Work instructions:
Could you reproduce, word for word, everything below from the line containing "right elbow: (164, 207)" down to the line containing "left wrist: (33, 111)", with both of those lines included and no others?

======== Supplied material

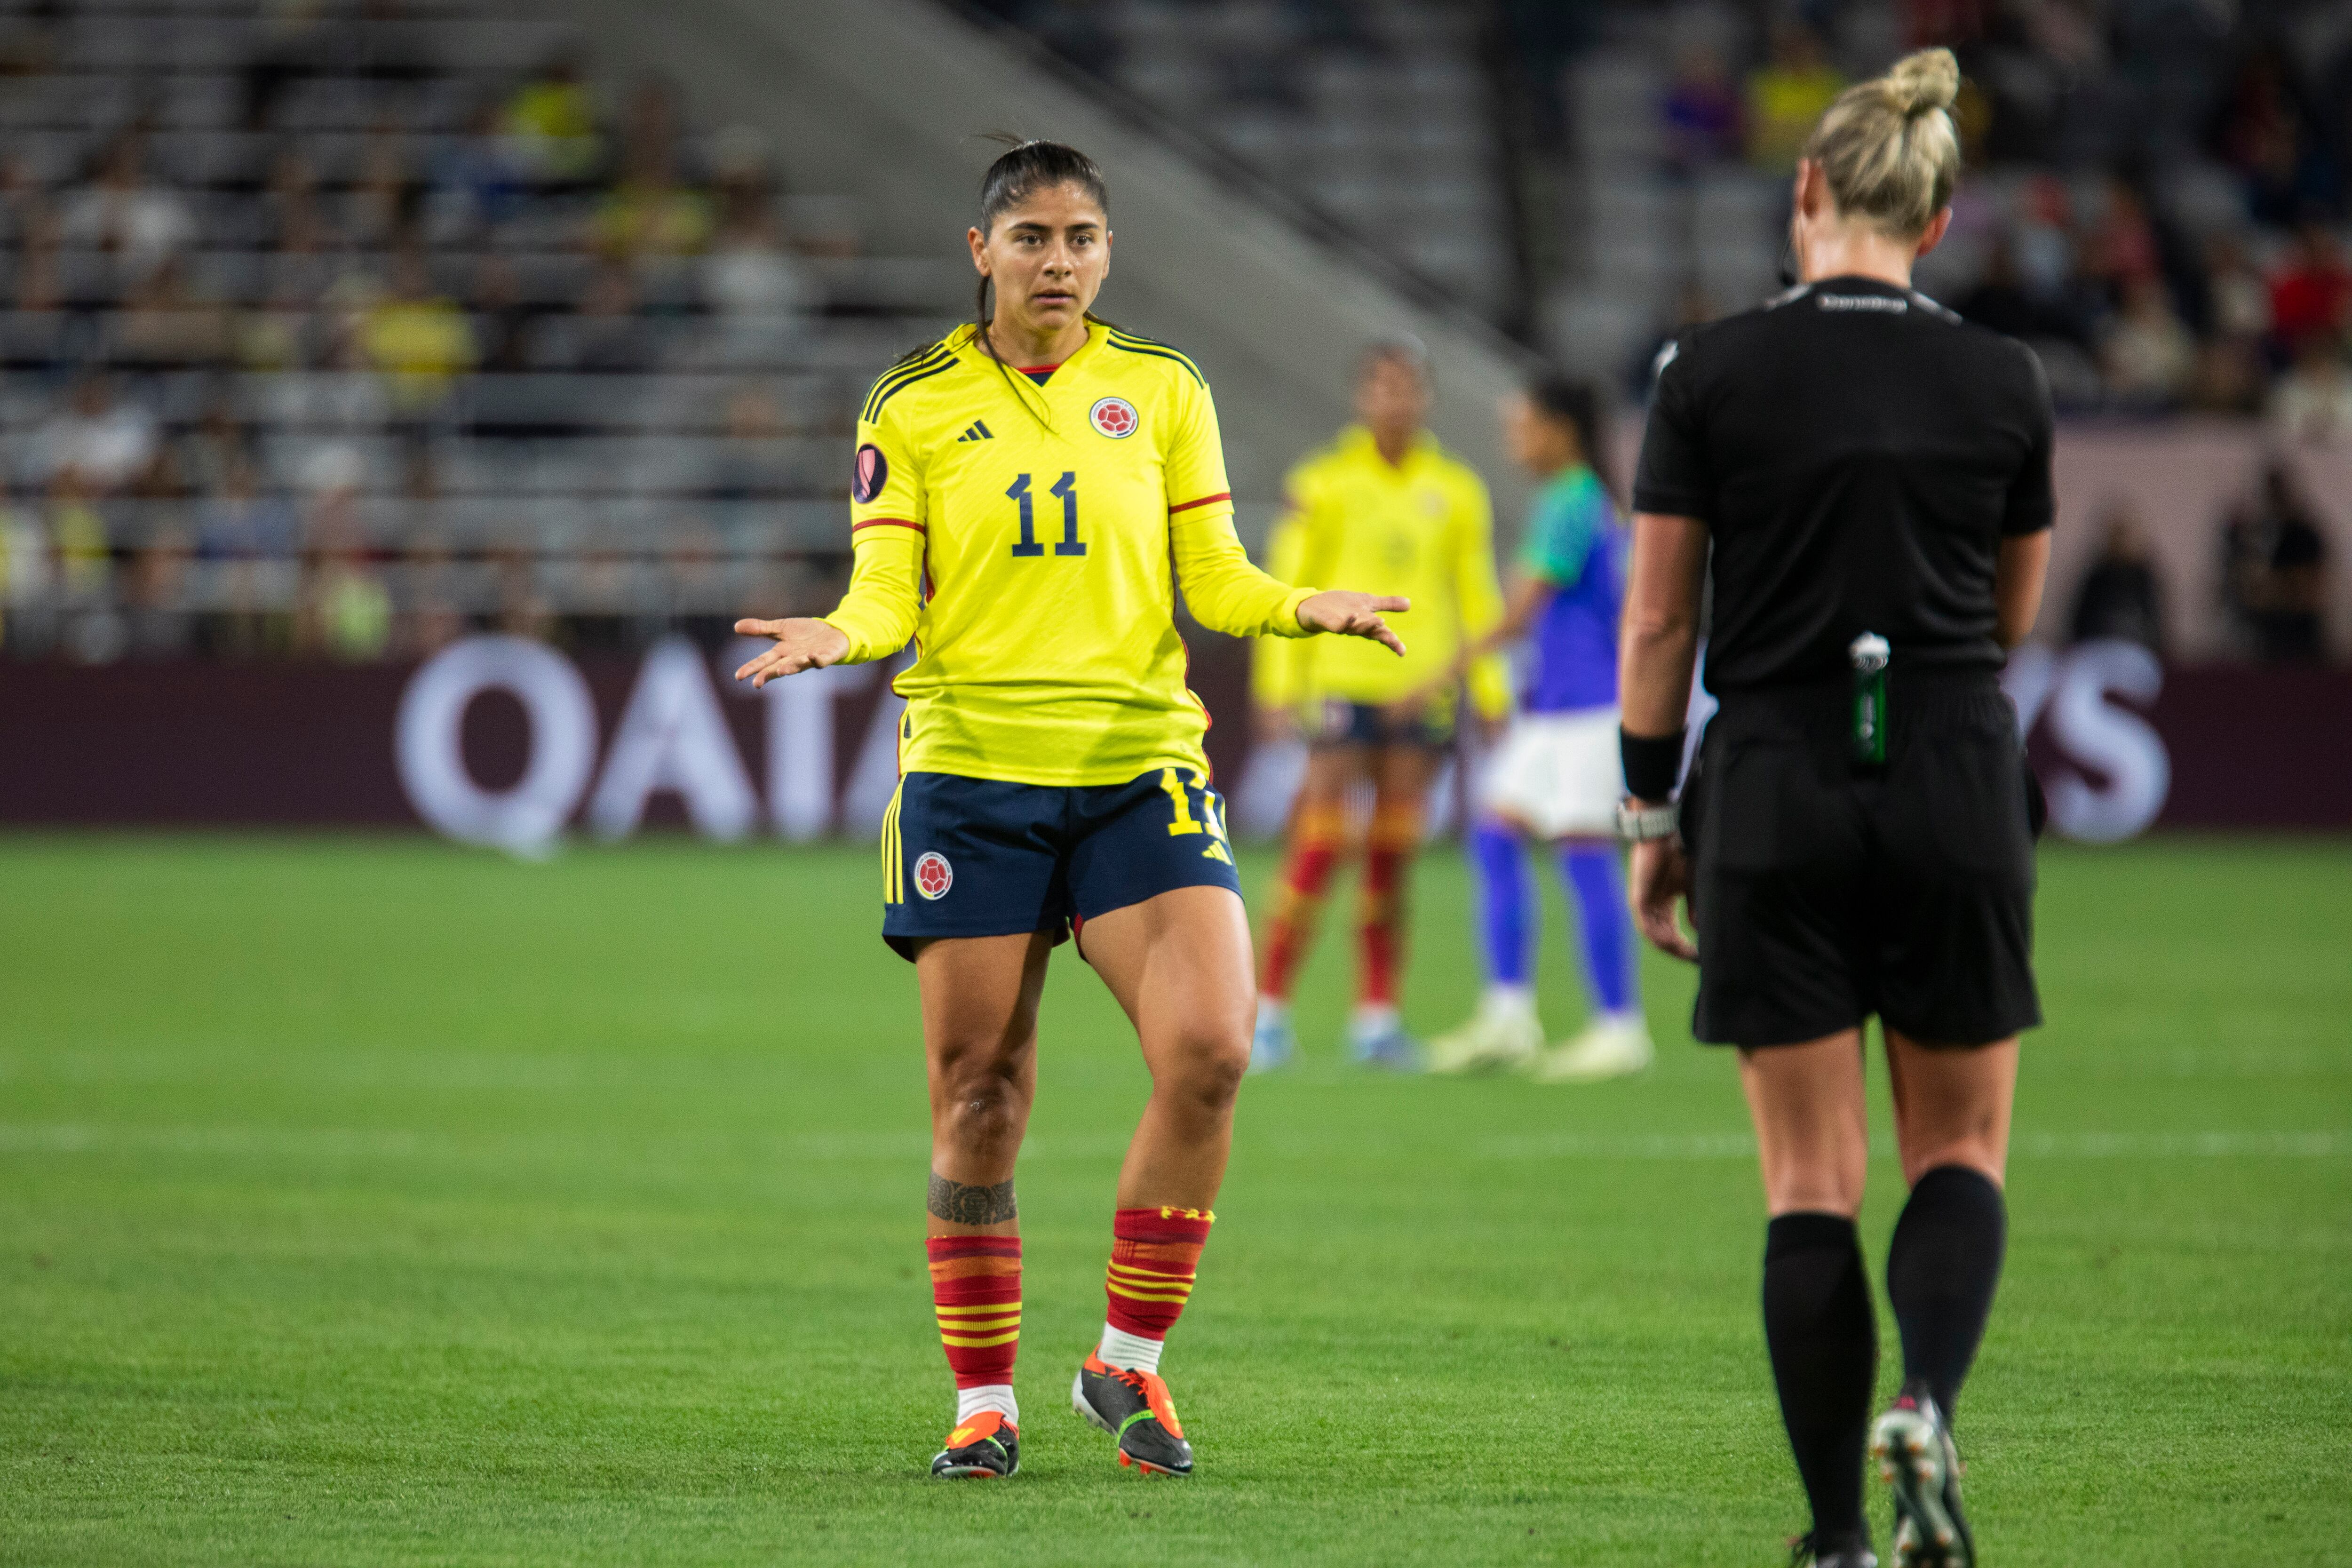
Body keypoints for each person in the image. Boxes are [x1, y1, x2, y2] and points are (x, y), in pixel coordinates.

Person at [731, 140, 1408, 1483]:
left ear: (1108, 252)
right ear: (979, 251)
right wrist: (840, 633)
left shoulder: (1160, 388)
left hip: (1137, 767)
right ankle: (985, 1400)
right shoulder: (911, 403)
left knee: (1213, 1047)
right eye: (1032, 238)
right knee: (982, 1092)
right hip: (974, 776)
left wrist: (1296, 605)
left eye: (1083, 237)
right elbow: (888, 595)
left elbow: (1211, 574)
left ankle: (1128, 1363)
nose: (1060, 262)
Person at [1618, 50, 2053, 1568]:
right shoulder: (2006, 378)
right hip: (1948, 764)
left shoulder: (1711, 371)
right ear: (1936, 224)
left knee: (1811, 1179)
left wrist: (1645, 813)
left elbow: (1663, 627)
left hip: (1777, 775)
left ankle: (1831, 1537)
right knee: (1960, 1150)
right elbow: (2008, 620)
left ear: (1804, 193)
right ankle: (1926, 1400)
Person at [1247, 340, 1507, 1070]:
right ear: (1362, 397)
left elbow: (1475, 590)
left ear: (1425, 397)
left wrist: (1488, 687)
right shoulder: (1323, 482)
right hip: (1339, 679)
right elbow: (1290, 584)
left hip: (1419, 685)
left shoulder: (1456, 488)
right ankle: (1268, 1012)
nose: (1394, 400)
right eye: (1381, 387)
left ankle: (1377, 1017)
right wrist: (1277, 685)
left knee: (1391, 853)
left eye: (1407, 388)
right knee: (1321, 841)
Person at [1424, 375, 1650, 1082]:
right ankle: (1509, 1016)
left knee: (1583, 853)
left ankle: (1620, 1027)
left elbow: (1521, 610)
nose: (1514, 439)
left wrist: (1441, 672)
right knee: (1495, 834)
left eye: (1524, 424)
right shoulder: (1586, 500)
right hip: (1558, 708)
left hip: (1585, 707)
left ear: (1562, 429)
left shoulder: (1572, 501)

================
======== Supplied material

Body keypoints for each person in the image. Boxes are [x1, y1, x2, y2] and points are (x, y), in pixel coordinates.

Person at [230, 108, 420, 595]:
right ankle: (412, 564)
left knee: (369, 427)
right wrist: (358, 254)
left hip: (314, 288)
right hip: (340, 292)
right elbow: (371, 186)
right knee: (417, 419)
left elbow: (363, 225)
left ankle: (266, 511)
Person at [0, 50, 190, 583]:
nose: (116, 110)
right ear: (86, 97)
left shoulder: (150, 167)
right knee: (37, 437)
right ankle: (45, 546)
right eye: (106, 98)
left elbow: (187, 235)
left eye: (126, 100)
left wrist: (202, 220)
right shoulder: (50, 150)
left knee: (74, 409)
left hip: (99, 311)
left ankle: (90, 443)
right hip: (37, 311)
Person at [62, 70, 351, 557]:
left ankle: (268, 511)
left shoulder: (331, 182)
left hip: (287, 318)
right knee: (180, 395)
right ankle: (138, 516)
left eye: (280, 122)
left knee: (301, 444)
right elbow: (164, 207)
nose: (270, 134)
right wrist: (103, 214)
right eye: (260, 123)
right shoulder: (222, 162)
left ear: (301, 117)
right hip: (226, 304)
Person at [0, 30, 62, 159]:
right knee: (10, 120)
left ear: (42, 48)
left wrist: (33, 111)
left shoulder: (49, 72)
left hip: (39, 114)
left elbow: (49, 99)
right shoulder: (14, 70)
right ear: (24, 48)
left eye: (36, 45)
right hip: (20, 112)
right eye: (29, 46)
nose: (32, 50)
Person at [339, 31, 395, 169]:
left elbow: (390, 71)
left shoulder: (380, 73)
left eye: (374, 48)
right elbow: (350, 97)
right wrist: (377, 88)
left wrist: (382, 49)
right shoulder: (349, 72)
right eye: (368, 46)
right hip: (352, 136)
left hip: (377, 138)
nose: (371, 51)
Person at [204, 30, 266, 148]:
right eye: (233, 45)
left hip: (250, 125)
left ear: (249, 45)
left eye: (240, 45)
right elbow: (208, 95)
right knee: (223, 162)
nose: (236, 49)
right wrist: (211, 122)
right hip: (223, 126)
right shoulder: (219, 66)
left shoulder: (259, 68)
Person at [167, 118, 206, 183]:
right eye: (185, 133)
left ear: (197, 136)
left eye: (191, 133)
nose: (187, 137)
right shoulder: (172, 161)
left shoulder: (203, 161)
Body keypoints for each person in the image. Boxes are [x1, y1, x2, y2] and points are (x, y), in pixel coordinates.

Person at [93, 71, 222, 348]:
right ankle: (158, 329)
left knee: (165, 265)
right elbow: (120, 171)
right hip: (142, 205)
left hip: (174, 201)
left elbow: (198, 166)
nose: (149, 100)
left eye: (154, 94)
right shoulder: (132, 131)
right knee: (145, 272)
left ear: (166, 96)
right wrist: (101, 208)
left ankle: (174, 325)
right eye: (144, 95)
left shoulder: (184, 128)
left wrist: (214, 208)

================

Result below:
right elbow: (164, 207)
nose: (270, 134)
right wrist: (103, 214)
right eye: (260, 123)
right shoulder: (222, 162)
left ear: (301, 117)
right hip: (226, 304)
Person at [0, 30, 62, 159]:
right knee: (10, 120)
left ear: (42, 48)
left wrist: (33, 111)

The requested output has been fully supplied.